*** Block opens ***

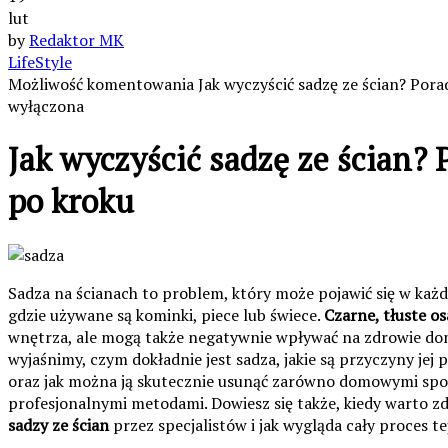
lut
by
Redaktor MK
LifeStyle
Możliwość komentowania
Jak wyczyścić sadzę ze ścian? Pora
wyłączona
Jak wyczyścić sadzę ze ścian? 
po kroku
Sadza na ścianach to problem, który może pojawić się w ka
gdzie używane są kominki, piece lub świece.
Czarne, tłuste o
wnętrza, ale mogą także negatywnie wpływać na zdrowie d
wyjaśnimy, czym dokładnie jest sadza, jakie są przyczyny jej 
oraz jak można ją skutecznie usunąć zarówno domowymi spos
profesjonalnymi metodami. Dowiesz się także, kiedy warto z
sadzy ze ścian
przez specjalistów i jak wygląda cały proces tej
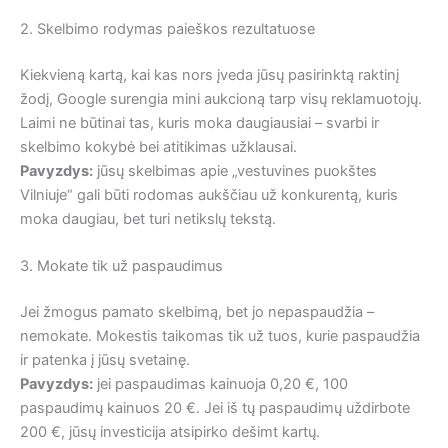
2. Skelbimo rodymas paieškos rezultatuose
Kiekvieną kartą, kai kas nors įveda jūsų pasirinktą raktinį
žodį, Google surengia mini aukcioną tarp visų reklamuotojų.
Laimi ne būtinai tas, kuris moka daugiausiai – svarbi ir
skelbimo kokybė bei atitikimas užklausai.
Pavyzdys:
jūsų skelbimas apie „vestuvines puokštes
Vilniuje“ gali būti rodomas aukščiau už konkurentą, kuris
moka daugiau, bet turi netikslų tekstą.
3. Mokate tik už paspaudimus
Jei žmogus pamato skelbimą, bet jo nepaspaudžia –
nemokate. Mokestis taikomas tik už tuos, kurie paspaudžia
ir patenka į jūsų svetainę.
Pavyzdys:
jei paspaudimas kainuoja 0,20 €, 100
paspaudimų kainuos 20 €. Jei iš tų paspaudimų uždirbote
200 €, jūsų investicija atsipirko dešimt kartų.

*** Block closes ***

#### WHAT IS EXPECTED:
Copy the lines above exactly, starting with the line that contains "gdzie używane są kominki, piece lub świece." and ending with the line that contains "žodį, Google surengia", and leave out any pictures.

#### EXERCISE ANSWER:
gdzie używane są kominki, piece lub świece.
Czarne, tłuste o
wnętrza, ale mogą także negatywnie wpływać na zdrowie d
wyjaśnimy, czym dokładnie jest sadza, jakie są przyczyny jej 
oraz jak można ją skutecznie usunąć zarówno domowymi spos
profesjonalnymi metodami. Dowiesz się także, kiedy warto z
sadzy ze ścian
przez specjalistów i jak wygląda cały proces tej
2. Skelbimo rodymas paieškos rezultatuose
Kiekvieną kartą, kai kas nors įveda jūsų pasirinktą raktinį
žodį, Google surengia mini aukcioną tarp visų reklamuotojų.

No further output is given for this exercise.